(WORK TASK) Find each line in the data below that contains the word "علیه", and copy those lines. Case matters.

(DATASET EXCERPTS)
══════════

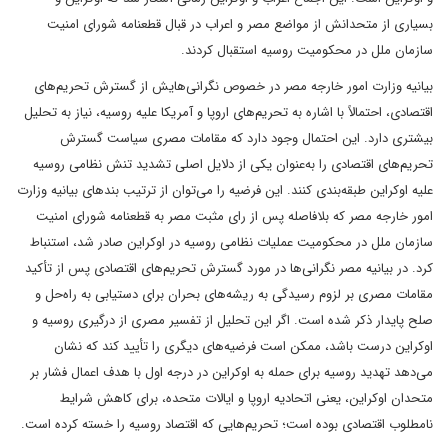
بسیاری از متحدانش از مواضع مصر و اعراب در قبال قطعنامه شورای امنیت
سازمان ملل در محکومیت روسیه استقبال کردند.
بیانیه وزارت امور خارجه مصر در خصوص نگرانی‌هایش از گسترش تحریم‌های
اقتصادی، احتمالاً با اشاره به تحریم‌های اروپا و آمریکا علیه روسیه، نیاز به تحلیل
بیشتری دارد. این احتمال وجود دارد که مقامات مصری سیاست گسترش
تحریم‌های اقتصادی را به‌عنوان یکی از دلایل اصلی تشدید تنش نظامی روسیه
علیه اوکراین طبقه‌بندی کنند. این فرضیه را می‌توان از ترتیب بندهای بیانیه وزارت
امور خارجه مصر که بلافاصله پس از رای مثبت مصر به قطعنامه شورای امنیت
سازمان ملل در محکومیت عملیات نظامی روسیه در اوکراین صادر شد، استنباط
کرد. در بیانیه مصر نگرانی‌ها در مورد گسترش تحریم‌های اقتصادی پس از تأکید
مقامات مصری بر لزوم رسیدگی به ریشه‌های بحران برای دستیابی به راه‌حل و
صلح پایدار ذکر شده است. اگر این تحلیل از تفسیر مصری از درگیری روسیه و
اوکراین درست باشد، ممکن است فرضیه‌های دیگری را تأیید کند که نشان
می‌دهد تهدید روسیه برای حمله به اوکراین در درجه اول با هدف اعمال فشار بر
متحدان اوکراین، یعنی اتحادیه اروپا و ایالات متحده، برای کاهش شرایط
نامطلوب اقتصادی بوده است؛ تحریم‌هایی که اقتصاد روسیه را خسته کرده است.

══════════

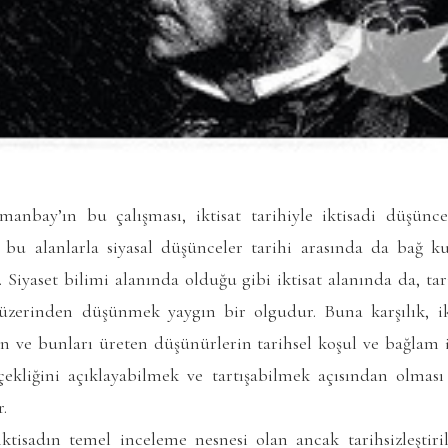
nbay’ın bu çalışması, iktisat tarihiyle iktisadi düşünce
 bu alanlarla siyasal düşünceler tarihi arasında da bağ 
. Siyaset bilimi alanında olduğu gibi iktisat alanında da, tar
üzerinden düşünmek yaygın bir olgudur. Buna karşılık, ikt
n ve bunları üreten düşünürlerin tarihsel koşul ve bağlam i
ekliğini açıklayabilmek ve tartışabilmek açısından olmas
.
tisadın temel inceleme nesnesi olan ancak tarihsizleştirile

══════════

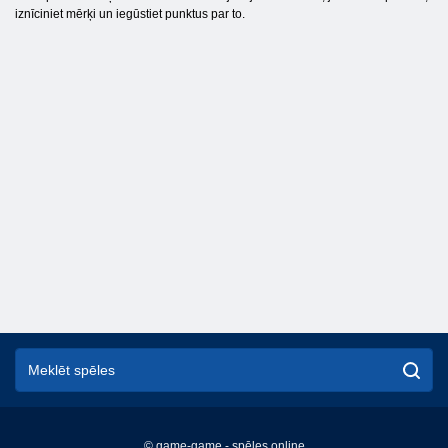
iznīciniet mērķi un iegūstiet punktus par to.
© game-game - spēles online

══════════

(RESULT OF THE EXERCISE)
اقتصادی، احتمالاً با اشاره به تحریم‌های اروپا و آمریکا علیه روسیه، نیاز به تحلیل
علیه اوکراین طبقه‌بندی کنند. این فرضیه را می‌توان از ترتیب بندهای بیانیه وزارت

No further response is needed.